[Opening Data extract section]
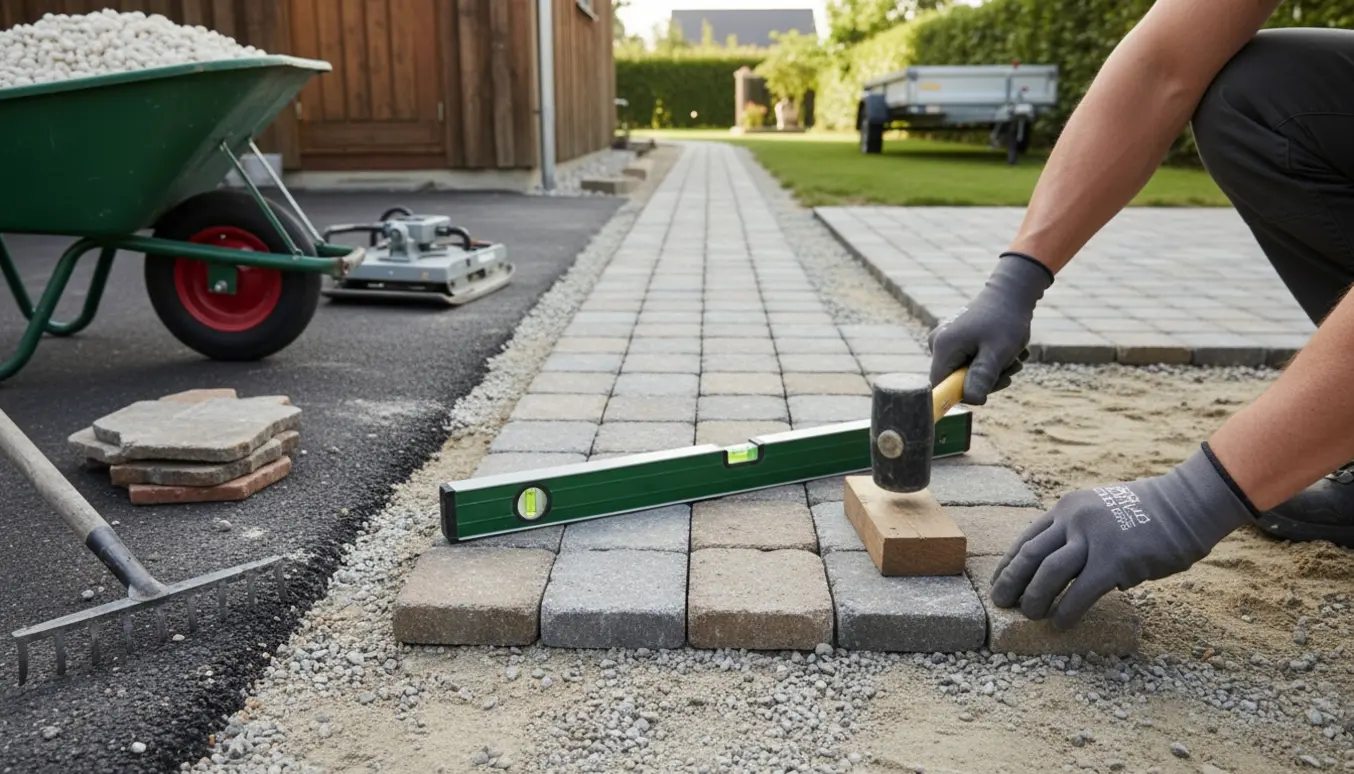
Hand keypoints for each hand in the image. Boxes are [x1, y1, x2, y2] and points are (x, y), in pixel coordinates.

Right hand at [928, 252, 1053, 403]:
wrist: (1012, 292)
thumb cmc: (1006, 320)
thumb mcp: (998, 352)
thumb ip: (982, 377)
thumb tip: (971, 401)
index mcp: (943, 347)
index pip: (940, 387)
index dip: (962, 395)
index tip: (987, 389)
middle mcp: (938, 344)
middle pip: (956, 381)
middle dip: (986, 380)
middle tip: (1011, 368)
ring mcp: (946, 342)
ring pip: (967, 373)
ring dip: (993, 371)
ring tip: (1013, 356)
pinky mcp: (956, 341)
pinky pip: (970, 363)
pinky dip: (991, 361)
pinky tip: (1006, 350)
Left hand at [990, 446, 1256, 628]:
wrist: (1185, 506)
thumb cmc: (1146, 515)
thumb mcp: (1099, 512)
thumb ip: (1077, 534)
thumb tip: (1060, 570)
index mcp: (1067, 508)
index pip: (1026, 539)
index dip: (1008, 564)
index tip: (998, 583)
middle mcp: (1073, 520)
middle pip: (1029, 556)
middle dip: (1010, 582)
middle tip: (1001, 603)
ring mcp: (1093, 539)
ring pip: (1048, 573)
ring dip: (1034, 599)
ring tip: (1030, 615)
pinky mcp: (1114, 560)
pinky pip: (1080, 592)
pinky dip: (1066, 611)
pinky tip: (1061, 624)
[Closing Data extract section]
[Opening Data extract section]
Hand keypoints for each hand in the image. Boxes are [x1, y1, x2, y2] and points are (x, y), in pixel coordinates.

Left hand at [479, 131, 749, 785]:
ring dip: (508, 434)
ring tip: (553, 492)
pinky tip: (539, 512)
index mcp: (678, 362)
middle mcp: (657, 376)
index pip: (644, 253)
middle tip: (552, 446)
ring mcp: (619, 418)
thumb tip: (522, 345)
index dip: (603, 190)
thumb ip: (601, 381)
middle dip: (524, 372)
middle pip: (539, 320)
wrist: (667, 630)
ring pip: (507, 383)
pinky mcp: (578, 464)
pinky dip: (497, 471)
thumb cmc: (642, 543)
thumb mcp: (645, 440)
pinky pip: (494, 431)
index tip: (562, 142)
[Closing Data extract section]
**Goal of the exercise**
Output the lines of the records above exactly as they appear, from the line containing "middle pip: (1029, 556)" through the line containing "pinky tip: (1061, 624)".

**Task response**
middle pip: (1029, 556)
middle dip: (1010, 582)
middle tip: (1001, 603)
ring mcp: (1093, 539)
ring pip: (1048, 573)
ring dip: (1034, 599)
ring tip: (1030, 615)
pinky mcp: (1114, 560)
pinky pip: (1080, 592)
pinky dip: (1066, 611)
pinky tip: (1061, 624)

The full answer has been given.